#76 Unterwegs in der sterilen Gesellschaft

Liebe Susanne,

Ja es stimmt, die „neue Normalität“ nimmt langsam Formen an.

Ich zum Beispiel schreibe diesen Brief aus dem ICE nach München. Es ist lange her, daß ich was in der Bahn geschrieben habe. Es war der erste Beitrag für den Krisenkalender am 17. März.

Damals schrieb ich:
„Am Wochenende in Leipzig bin ich noch auf einen Zug gehastet. Ich hab ihn gerade so geschafft. Also eigentlich, denn als ich am Bahnhof ankam, musste ich feststellen, daß er ersatzlos gestrichen war. Habe deshalb einen Bahnmitarbeiter gefragt: 

„Oje, ist das wegen Corona?“

Er hat mich sehr freundlich und traurig angesehen, um dann emotionslos zu antworten.

„Nein, nein, das ist einfach ganz normal wegen Bahn.“

Seitdem ist viel passiert. Nun, da ich zurück im ICE bin, muss ich feststellen:

 Er fährt. Er ist pünktlich. Er ist extrem sauber und fast leer. 

Vielleicht ist ja doch was dran an der These, daß sich alle Probleme der Bahn von allein lösen würden, wenn man nur auf die Fahrgäste verzichten täte.

Dies ist nun allerdings auch der erste Text, den ich mit Mund- und Nasenschutz schreibe. Ich habe fünf verschiedene Masken mitgenommen, um nach und nach herauszufinden, mit welcher man am Besten schreiben kann. Nach nur einer Stunde Fahrt glaube ich schon ein recht belastbares Ergebnis ermittelt zu haben:

Mit keiner.

Verändert es die Geschichten, wenn man sie mit Atemschutz schreibt? Werden sie hygienischer? Klinischer? Kurzatmiger? Schlechtgelaunter? Müder? Neurotischer? Alles?

Die sterile Gesellschaft. Das haben wir nun bekommen. Was wird das mit den Menschen machen?

Als Bauernhofkind, dem zur Sauberkeit ein eher pragmatisches Verhältnis anerzogen wurde, waren mir die Putz- und Ordnungsliebhaber immer eher suspekt. 

Offen gestanden habe ich ihren Reinlichkeitswahn stets mehr für eine Marotte, wenn nicht gar eine Verhaltensstörung gehalten. Nun jedoch triumphieren sie. 

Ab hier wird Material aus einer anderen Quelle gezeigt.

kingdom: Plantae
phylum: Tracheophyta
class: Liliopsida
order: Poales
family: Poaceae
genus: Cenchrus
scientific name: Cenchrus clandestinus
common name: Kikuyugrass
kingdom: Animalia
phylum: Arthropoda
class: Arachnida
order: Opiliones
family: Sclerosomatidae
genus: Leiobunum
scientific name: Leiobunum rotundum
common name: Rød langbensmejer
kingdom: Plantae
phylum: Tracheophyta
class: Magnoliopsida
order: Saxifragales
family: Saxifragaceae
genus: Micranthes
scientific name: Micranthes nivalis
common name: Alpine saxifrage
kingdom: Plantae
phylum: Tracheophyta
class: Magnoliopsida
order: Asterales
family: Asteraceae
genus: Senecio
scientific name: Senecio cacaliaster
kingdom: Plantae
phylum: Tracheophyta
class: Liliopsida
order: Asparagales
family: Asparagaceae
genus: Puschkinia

Täglich beobachte ich, wie sie aufblühen und die sterile Gesellschaft geniessen oder verlangen. Die Aggressivität mit der dies zeitweise geschieht, verunsichert mich.

Mir ist klar, daß vieles von dem, was ich in der Schule gelernt habe, nicht mehr aktuell ist. Oft erfahre ich das erst mit jahrelanger Verzögerung und denke solange weiter den Unsinn aus meiner Kindheit.

 Gilt dies auch für die Annahme, daß eine keimfreie Gesellschaft immer weniger widerstandsfähig gegen Alltagskeime wird? Habe ich, wie so oft, wieder einfach nur was verpasst?

Ich schreibe dies tatsächlich alles nur, weil gerade wirklich ein Fahrgast durch den Zug spaziert und alle anderen Reisenden unterrichtet, wie sie ihre Maske richtig zu tragen haben. 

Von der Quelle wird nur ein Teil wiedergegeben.